Among the incorrect conclusions by politicians and pollsters alike are the misconception that Latino voters are mainly English-speakers and that non-voting Latinos “are all Spanish-speakers, the housekeepers,” Barreto said. “The fact is that many of us are engaging the system, in our daily lives, in English and in Spanish.”

Another misconception is that stereotypically macho Latin men dictate how their households will vote. “In fact, the political decision-makers, are overwhelmingly women, the mother of the household, not the father,” Segura said. “Forecasting correctly is a matter of bringing cultural competency to the scientific competency.”

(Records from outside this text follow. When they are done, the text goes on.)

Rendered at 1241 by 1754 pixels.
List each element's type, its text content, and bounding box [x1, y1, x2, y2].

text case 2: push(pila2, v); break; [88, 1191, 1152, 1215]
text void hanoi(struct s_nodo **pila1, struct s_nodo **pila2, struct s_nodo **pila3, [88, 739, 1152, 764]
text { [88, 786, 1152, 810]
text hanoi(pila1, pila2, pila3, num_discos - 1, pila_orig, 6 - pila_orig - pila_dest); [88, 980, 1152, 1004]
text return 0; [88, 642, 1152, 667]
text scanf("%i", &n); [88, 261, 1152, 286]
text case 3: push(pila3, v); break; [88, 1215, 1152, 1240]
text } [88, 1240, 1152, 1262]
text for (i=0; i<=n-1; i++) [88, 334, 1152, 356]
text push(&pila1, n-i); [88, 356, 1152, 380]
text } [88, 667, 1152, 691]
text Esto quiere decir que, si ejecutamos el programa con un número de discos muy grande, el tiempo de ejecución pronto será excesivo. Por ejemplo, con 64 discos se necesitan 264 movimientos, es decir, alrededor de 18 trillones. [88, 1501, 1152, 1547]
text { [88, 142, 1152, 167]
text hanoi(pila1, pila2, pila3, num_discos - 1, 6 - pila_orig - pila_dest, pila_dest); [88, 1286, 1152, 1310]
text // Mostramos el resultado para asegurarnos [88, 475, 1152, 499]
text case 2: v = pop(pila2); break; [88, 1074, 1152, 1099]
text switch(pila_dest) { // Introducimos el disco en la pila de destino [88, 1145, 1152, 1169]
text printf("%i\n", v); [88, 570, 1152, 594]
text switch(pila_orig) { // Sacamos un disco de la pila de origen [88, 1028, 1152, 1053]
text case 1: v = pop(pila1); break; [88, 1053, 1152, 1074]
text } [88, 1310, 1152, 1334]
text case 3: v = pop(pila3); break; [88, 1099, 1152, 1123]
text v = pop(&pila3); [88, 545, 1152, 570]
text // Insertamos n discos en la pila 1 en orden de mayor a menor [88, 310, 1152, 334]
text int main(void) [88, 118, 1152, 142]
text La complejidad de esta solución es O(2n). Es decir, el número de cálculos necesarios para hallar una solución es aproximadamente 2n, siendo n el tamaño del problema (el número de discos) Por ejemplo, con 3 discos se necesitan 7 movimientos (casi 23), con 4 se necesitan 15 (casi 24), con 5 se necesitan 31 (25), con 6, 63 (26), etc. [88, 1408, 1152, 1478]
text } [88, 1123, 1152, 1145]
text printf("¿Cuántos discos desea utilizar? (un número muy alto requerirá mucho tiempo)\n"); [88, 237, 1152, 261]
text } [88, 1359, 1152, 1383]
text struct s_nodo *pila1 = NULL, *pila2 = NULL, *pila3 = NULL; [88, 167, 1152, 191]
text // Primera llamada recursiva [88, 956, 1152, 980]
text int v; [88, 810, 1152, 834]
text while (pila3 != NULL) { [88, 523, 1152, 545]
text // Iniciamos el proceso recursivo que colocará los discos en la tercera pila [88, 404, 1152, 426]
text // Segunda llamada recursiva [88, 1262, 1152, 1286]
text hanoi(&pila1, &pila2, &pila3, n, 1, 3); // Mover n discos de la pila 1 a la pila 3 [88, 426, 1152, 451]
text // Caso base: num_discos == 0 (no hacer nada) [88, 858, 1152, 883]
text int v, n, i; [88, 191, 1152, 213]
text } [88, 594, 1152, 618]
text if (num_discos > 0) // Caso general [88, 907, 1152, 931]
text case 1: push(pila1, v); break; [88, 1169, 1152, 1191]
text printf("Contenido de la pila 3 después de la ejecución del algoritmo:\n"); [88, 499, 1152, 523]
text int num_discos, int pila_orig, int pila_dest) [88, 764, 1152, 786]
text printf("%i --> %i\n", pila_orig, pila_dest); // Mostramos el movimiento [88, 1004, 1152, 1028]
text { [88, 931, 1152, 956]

University of West Georgia’s Peralta agreed. “Politicians and the public in general see the growth. It’s clearly evident if you walk down the street, walk to mall … 10 or 15 years ago, Latinos were not as ubiquitous throughout the U.S.

“Still, the general perception is that it is a monolithic group … Latinos have divergent interests and often times competing interests. On some issues, Latinos are united, such as on immigration … But there are other issues: Abortion, the role of government in our daily lives. We cannot assume that all Latinos have the same position on every question.”

Until — and unless — pollsters and politicians begin to understand that reality, the number of Latinos who are inclined to vote will unlikely match the numbers who are eligible, scholars said.

“I came to this [work] because it was part of my broader research work on [political] representation,” Segura said, “and part of a core belief that Americans of all stripes should have a chance to have their voices heard in the electoral process. What motivated us most was that good data was hard to come by … Decision-makers were using bad information … The only way to push back against that is to add some facts.”